In: Finance
Dyrdek Enterprises has equity with a market value of $12.7 million and the market value of debt is $4.50 million. The company is evaluating a new project that has more risk than the firm. As a result, the company will apply a risk adjustment factor of 2.2 percent. The new project will cost $2.58 million today and provide annual cash flows of $671,000 for the next 6 years.

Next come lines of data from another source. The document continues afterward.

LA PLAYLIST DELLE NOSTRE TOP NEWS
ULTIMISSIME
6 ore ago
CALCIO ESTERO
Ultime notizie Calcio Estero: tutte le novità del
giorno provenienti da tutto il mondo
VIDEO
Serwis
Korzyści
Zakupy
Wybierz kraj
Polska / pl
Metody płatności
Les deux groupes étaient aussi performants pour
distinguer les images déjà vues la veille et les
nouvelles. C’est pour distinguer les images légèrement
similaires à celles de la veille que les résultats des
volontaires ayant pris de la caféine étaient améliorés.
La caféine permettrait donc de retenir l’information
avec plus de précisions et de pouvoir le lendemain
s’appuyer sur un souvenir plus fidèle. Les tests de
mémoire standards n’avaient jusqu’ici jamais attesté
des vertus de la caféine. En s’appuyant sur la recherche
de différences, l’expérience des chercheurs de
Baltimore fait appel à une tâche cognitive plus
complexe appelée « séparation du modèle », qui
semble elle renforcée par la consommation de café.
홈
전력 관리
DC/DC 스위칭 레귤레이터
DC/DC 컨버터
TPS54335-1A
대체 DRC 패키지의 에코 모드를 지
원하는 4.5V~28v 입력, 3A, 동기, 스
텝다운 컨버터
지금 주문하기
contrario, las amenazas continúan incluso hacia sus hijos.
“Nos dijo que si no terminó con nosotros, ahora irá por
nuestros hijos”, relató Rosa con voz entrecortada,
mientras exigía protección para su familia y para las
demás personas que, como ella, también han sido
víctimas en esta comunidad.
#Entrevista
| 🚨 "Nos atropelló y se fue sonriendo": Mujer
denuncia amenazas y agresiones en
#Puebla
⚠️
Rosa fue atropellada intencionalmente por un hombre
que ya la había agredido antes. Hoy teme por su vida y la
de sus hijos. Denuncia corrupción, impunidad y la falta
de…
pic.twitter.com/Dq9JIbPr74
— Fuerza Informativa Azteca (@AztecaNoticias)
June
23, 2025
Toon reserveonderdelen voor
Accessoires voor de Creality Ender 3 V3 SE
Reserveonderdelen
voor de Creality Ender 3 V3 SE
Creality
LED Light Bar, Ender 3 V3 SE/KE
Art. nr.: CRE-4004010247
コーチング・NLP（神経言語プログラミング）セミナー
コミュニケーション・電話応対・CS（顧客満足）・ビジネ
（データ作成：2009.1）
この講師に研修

The company's cost of equity is 11.83 percent and the pretax cost of debt is 5.07 percent. The tax rate is 35 percent. What is the project's NPV? rev: 10_31_2018_QC_CS-146160 Multiple Choice $377,207 $579,510 $192,088 $194,678 $158,451
Answer: First we will have to calculate the WACC of the project
WACC = Weight of equity * cost of equity + weight of debt * cost of debt * ( 1 - tax rate)
weight of equity = 12.7/(12.7 + 4.5)
Weight of debt = 4.5/(12.7 +4.5)
Cost of equity = 11.83%
Cost of debt = 5.07 %
Putting the values in the equation
WACC = 0.7383 * 11.83% + 0.2616 * 5.07% (1-0.35)
WACC = 8.7% + 0.9%
WACC = 9.6%
Project return = 9.6% + risk adjustment factor
Project return = 9.6% +2.2 %
Project return = 11.7971%
Present value formula = cash flow/(1+ discount rate )^(no of year)
year | 0 | 1 | 2 | 3 | 4 | 5 | 6 |
Initial investment | -2,580,000 | ||||||
Cash flow | -2,580,000 | 671000 | 671000 | 671000 | 671000 | 671000 | 671000 |
Present value (cash flow/(1+ 0.1179)^(no of years) | -2580000 | 600194.5 | 536860.5 | 480209.7 | 429536.8 | 384211 | 343668.2 |
Net present value (Sum of all present values) | 194680.6 |
NPV of the project is 194680 close to 194678 is the answer.